Michael Tilson Thomas

The Complete Columbia, Sony and RCA Recordings

London Symphony Orchestra, English Chamber Orchestra, ­Philharmonia Orchestra, Cleveland Orchestra, New York ­Philharmonic Orchestra, San Francisco Symphony Orchestra, Ltg. Michael Tilson Thomas

Rubrik: Rezension
Verlag/Label: Sony Classical
erschienen in: das Orchester 4/2025 , Seite 71

Andere Dirigenten, für die entsprechendes Repertoire reserviert war, waren offenbar nicht selten Grund dafür, dass Michael Tilson Thomas trotz seiner reichen Interpretentätigkeit im Schallplattenstudio vieles nicht einspielte – von Gustav Mahler etwa nur die Rückert-Lieder und die Sinfonien 3 (mit Janet Baker) und 7, beide mit dem London Symphony Orchestra. Während jene der dritten Sinfonie heute zu den Kerneinspielungen zählt, blieb jene der Siebten eher im Schatten – sie ist exakt und fein ausgehört, aber vielleicht nicht ganz so magisch in der Gesamtatmosphäre. Ein anderes typisches Beispiel, wie Thomas in Repertoire-Nischen ausweichen musste, ist seine Referenzeinspielung von Debussys Musik zu Le Martyre de Saint Sébastien, gleichfalls mit dem London Symphony Orchestra. Von Giacomo Puccini durfte er Tosca einspielen (mit Éva Marton, José Carreras und Juan Pons, aber „nur“ in Budapest), von Tschaikowsky legte er die Manfred-Sinfonie und das Ballett Schwanensee vor, dazu drei Orchestersuiten.

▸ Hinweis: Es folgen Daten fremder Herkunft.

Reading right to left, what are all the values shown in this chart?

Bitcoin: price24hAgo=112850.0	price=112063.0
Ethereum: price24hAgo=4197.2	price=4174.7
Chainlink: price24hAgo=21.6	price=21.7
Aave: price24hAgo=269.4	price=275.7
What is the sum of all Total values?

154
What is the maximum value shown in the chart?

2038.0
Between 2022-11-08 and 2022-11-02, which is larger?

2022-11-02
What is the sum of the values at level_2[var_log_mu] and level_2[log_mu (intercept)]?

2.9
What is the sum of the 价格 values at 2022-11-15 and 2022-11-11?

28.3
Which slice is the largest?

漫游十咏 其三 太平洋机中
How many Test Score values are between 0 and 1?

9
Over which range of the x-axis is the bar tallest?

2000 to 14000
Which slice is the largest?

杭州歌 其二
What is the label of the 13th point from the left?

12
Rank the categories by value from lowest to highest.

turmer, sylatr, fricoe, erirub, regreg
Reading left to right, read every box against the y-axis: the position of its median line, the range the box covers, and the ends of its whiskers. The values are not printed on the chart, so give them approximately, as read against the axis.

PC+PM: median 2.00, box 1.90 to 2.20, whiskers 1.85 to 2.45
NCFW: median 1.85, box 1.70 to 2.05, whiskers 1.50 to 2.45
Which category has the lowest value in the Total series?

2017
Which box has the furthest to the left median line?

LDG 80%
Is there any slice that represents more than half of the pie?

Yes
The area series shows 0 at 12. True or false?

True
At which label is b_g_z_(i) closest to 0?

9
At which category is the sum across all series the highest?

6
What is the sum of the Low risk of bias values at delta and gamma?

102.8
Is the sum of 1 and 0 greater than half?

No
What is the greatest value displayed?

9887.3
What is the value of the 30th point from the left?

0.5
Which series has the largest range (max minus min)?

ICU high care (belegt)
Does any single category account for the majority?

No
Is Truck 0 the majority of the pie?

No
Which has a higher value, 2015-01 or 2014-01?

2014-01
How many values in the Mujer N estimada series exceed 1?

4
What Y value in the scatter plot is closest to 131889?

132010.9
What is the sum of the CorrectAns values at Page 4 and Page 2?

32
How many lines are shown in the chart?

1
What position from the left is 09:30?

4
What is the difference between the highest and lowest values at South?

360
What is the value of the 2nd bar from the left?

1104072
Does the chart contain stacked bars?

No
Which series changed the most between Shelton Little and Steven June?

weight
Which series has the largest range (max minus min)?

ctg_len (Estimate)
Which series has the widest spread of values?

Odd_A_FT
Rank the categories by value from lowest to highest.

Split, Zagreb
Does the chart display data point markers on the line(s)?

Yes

Für die Beethoven-Sinfonien arbeitete er mit dem English Chamber Orchestra zusammen – Ergebnis sind äußerst klare und konzise Interpretationen, rhythmisch exakt, mit herrlich ausschwingenden Bögen etwa im Adagio molto der neunten Sinfonie.
Es gab nur einige Bereiche, wo sich Michael Tilson Thomas für Columbia/RCA/Sony voll entfalten konnte: Das war die Musik von Stravinsky, George Gershwin und Charles Ives. In Boston, London und San Francisco entstanden Einspielungen zahlreicher Ballette, von Pétrouchka (zweimal) bis Agon, und der Sinfonien. Die drei CDs aus San Francisco für RCA sind in Europa nie recht bekannt geworden, obschon sie höchsten Ansprüchen genügen und gerade Perséphone zu den besten Einspielungen des Werks überhaupt zu zählen ist. Seit 1981 entstand nach einer kritischen Neuedition eine neue Gesamteinspielung der Sinfonien von Charles Ives, die unmittelbar Referenzstatus erlangte, ob ihrer inneren Lebendigkeit intellektuellen Durchdringung. In Chicago spielte Thomas 1986 die originale und die revidierte Version von The Unanswered Question ein, der Vergleich ist frappierend.
In seiner doppelten Eigenschaft als Pianist und Dirigent war George Gershwin für Michael Tilson Thomas faszinierend, und gleich die erste Produktion 1976 enthielt als besonderes Experiment die Rhapsody in Blue in Gershwins eigener Einspielung auf Klavierreproduktionsrolle von 1925, in äußerst sprechenden Dialog gebracht mit der Columbia Jazz Band (in äußerst flexibler Tempowahl). Zwei weitere Male hat Thomas die Rhapsody in Blue eingespielt, in Personalunion als Pianist und Dirigent.
Im Januar 2024 gab Michael Tilson Thomas, der seit einigen Jahren an einem Hirntumor leidet, sein letztes Konzert mit dem San Francisco Symphony Orchestra.